Durante a audiência — realizada a portas fechadas — a defesa de Zambelli apresentou argumentos centrados nas supostas condições da Penitenciária Feminina do Distrito Federal (Colmeia), local onde ela cumpriria a pena caso seja extraditada, alegando que o estabelecimento não atende a padrões de direitos humanos. Os magistrados decidiram que esses elementos precisam ser avaliados com mais profundidade antes de uma deliberação final sobre o pedido de extradição.

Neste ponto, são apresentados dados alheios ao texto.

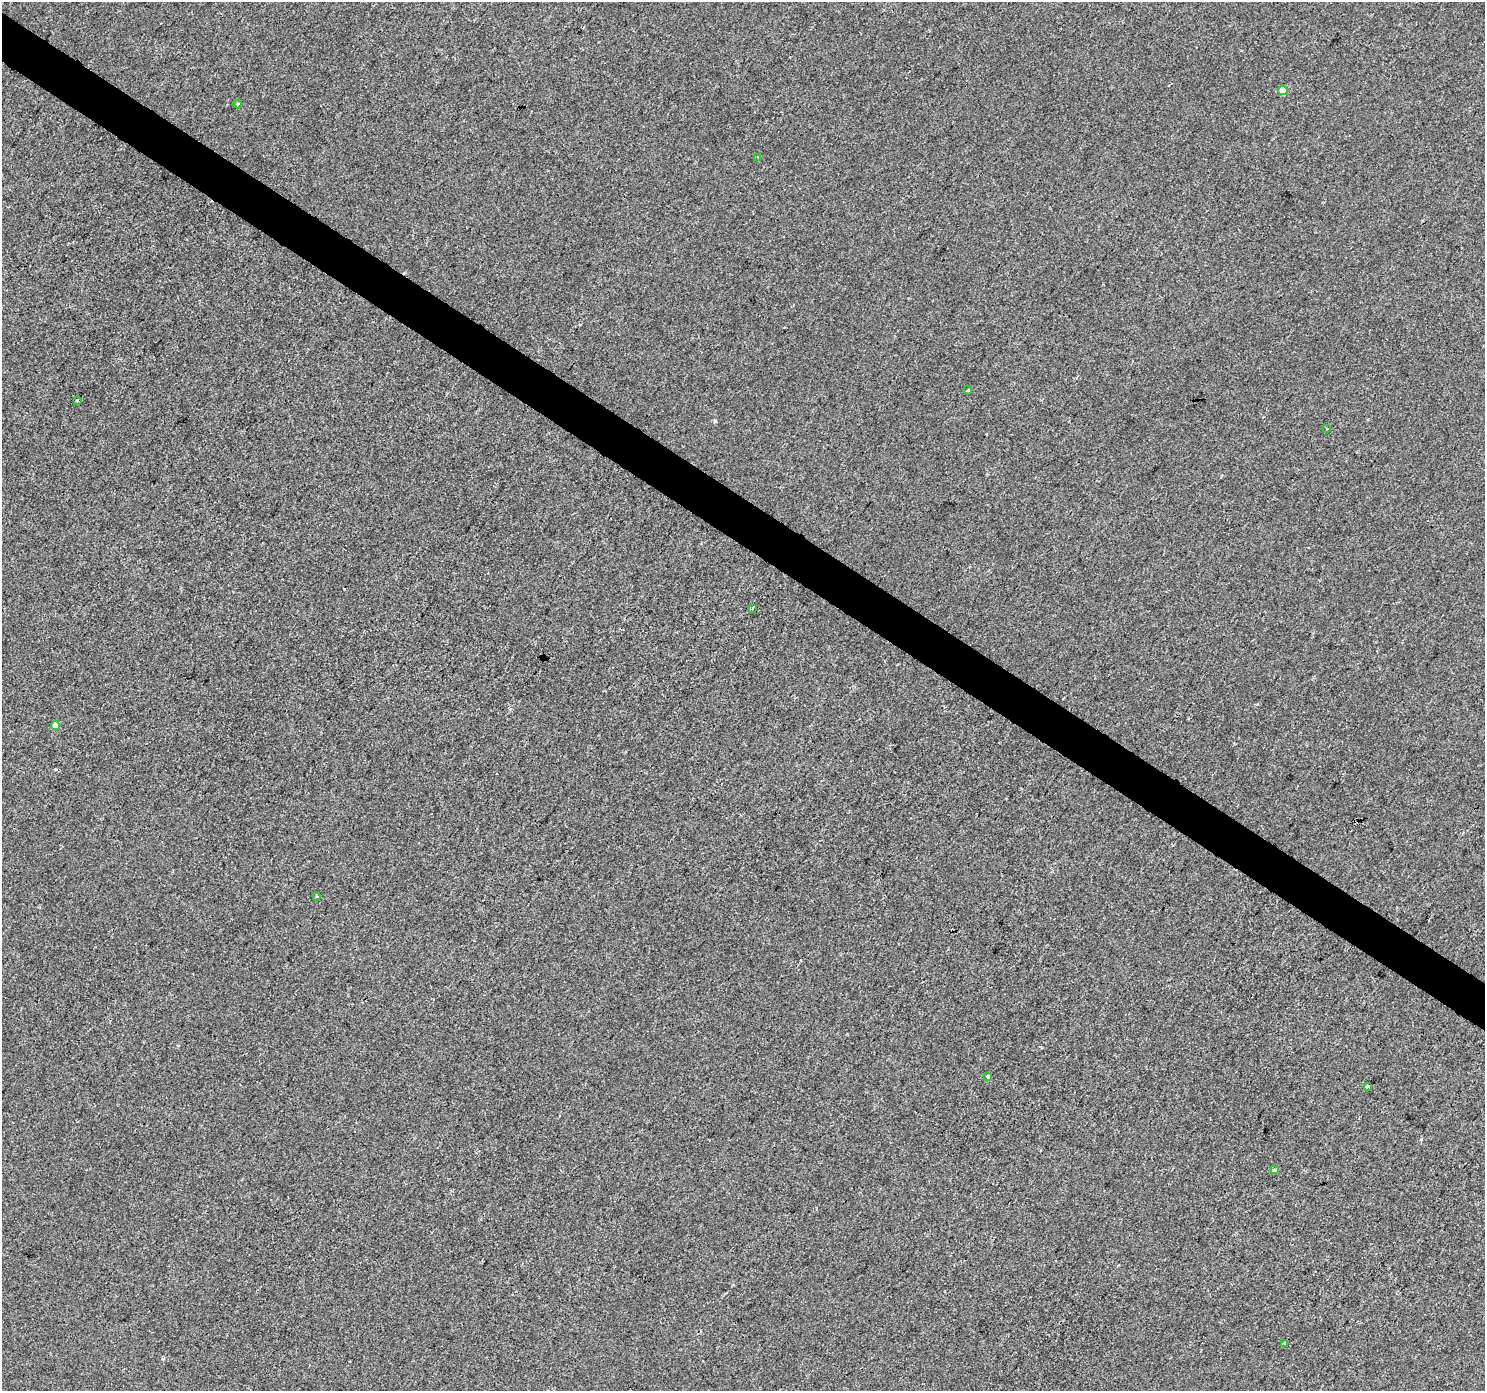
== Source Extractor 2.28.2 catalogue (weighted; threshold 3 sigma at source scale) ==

Atualmente, Zambelli permanece detida no presídio feminino de Rebibbia, em Roma, enquanto o processo é analisado pela Justiça italiana. Mesmo que a Corte de Apelação autorize sua extradição, a decisão ainda poderá ser objeto de recurso à Corte de Cassação, a instância máxima da Justiça italiana.
No Brasil, Zambelli foi condenada pelo Supremo Tribunal Federal (STF) a 10 anos e 8 meses de prisão por invasão hacker ao sistema do Conselho Nacional de Justiça (CNJ) e a 5 anos e 3 meses por porte ilegal de arma de fogo e constrangimento ilegal em um episódio de perseguição a um homem em São Paulo, decisões já transitadas em julgado.
Este adiamento acontece em meio a uma série de remarcações do processo de extradição pela Corte italiana desde 2025. Entre os fatores que motivaram as suspensões anteriores estão pedidos da defesa por mais tempo para análise de documentos e questões processuais levantadas pelos advogados.